Question: How would you balance: \[{C_{12}}{H_{22}}{O_{11}}\, + \,{H_2}O \to \,{C_2}{H_5}OH\, + \,C{O_2}\] ?...

Question

How would you balance: ${C_{12}}{H_{22}}{O_{11}}\, + \,{H_2}O \to \,{C_2}{H_5}OH\, + \,C{O_2}$ ?

Answer 1

Solution

If we want to balance a chemical equation we have to keep in mind that the number of atoms on each side should be equal. We can multiply the stoichiometric coefficient of each reactant and product and make each type of atom the same. Here, we have an organic compound which is sucrose and its hydrolysis is taking place after which we get carbon dioxide and ethanol.

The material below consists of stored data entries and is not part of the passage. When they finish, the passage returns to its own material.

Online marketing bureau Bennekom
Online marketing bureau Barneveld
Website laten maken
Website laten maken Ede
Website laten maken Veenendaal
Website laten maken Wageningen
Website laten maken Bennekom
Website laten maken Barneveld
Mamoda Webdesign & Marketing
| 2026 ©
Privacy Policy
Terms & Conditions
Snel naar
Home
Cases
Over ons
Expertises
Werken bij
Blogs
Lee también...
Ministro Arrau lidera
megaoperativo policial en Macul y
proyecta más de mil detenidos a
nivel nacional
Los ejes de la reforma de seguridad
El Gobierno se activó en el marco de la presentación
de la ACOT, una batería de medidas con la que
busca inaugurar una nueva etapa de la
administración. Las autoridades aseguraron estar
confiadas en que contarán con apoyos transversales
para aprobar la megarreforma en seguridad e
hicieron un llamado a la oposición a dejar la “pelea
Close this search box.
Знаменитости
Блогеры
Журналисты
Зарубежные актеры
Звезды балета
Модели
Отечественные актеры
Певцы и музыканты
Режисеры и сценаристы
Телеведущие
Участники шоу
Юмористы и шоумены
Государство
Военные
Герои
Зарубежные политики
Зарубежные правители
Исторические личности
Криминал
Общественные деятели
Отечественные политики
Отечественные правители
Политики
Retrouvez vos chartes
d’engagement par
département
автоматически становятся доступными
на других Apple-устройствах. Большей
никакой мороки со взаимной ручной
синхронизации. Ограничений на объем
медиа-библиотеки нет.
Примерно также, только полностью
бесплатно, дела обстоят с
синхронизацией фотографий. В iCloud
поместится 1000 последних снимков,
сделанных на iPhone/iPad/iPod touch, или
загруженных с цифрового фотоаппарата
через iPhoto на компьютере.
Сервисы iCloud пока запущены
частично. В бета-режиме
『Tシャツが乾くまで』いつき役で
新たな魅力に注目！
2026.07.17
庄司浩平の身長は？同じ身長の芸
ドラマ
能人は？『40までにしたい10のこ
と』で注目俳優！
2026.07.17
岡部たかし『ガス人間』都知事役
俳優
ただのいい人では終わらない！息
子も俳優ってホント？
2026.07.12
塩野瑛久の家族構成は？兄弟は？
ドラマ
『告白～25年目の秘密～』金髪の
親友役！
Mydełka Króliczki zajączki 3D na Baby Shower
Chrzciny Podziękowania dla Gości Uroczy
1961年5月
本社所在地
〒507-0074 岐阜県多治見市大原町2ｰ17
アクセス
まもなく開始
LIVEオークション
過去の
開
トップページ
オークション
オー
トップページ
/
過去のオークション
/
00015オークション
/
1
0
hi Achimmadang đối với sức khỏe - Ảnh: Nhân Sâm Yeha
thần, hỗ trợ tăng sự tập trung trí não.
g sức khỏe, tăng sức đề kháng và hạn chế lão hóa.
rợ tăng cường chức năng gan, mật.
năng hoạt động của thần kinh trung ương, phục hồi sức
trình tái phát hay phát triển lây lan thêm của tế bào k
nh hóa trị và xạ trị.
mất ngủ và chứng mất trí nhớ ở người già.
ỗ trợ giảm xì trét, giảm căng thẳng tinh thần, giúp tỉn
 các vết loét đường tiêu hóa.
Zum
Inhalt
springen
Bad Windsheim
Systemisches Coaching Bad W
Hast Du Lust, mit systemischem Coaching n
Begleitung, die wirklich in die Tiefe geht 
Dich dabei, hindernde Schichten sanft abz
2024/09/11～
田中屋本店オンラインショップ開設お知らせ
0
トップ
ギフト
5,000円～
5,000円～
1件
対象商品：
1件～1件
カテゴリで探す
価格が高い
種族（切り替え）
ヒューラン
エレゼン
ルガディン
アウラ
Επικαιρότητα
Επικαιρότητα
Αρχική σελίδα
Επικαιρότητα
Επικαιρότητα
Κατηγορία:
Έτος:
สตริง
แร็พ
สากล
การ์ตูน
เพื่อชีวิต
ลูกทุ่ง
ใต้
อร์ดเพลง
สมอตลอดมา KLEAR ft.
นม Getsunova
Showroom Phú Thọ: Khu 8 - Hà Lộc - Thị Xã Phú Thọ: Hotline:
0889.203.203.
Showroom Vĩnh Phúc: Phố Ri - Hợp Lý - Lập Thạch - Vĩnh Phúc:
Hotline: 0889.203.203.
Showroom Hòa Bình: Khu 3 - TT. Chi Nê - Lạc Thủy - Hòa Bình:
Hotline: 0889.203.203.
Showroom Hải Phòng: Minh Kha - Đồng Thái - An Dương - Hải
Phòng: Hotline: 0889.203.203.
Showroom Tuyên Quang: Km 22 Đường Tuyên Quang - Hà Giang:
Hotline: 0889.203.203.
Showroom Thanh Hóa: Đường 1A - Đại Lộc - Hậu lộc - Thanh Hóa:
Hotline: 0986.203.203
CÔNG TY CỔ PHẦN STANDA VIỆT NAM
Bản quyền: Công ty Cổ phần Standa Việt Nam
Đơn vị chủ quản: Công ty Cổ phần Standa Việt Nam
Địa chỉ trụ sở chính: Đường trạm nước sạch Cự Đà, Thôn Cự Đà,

Complete step-by-step answer: We have sucrose here which is a biomolecule it is a disaccharide, it means after its hydrolysis it gives glucose and fructose. So as here the product is different it means total hydrolysis is not taking place. We are making alcohol “ethyl alcohol” thus for balancing the above equation let’s start with the counting of each type of atom from both sides.
${C_{12}}{H_{22}}{O_{11}}\, + \,{H_2}O \to \,{C_2}{H_5}OH\, + \,C{O_2} - - - - - - (1)$
The main equation is $(1)$ so here we have $(12Carbon,\,\,24Hydrogen\,\,and\,12\,Oxygen)\,atoms$ on left hand side of equation while the number is different on right hand side. There are $(3Carbon,\,\,6Hydrogen\,\,and\,3\,Oxygen)\,atoms$ . As we are seeing that the number of atoms are less on the right hand side thus to make them equal and to balance the chemical equation we just have to start multiplying the stoichiometry of the product side. We can multiply the ethanol with a number of $4$ after that the number of atoms becomes different and comes close to equal to that of the left hand side.
${C_{12}}{H_{22}}{O_{11}}\, + \,{H_2}O \to \,4{C_2}{H_5}OH\, + \,C{O_2} - - - - - - (2)$
Thus there are atoms as such we have $(12Carbon,\,\,24Hydrogen\,\,and\,12\,Oxygen)\,atoms$ on left hand side but on right hand side we have, $(9Carbon,\,\,21Hydrogen\,\,and\,6\,Oxygen)\,atoms$ . The equality can be achieved if we multiply the molecule of carbon dioxide by a number $4$ thus after that the equation form is as,
${C_{12}}{H_{22}}{O_{11}}\, + \,{H_2}O \to \,4{C_2}{H_5}OH\, + \,4C{O_2} - - - - - - (3)$
Here, we have same number of atoms of each type on both sides $(12Carbon,\,\,24Hydrogen\,\,and\,12\,Oxygen)\,atoms$ on both side hence the balanced chemical equation is: ${C_{12}}{H_{22}}{O_{11}}\, + \,{H_2}O \to \,4{C_2}{H_5}OH\, + \,4C{O_2} - - - (Balanced\,chemical\,equation)$

Note: The number of atoms on both sides becomes equal. Sucrose is a hydrocarbon so thus the same mechanism takes place when we have to balance the other hydrocarbons. We have two categories of hydrocarbons, saturated and unsaturated. In unsaturated one we have double or triple bonds while in saturated hydrocarbons only a single bond is present. Mainly we have to balance the carbons, hydrogens and oxygens in these types of reactions.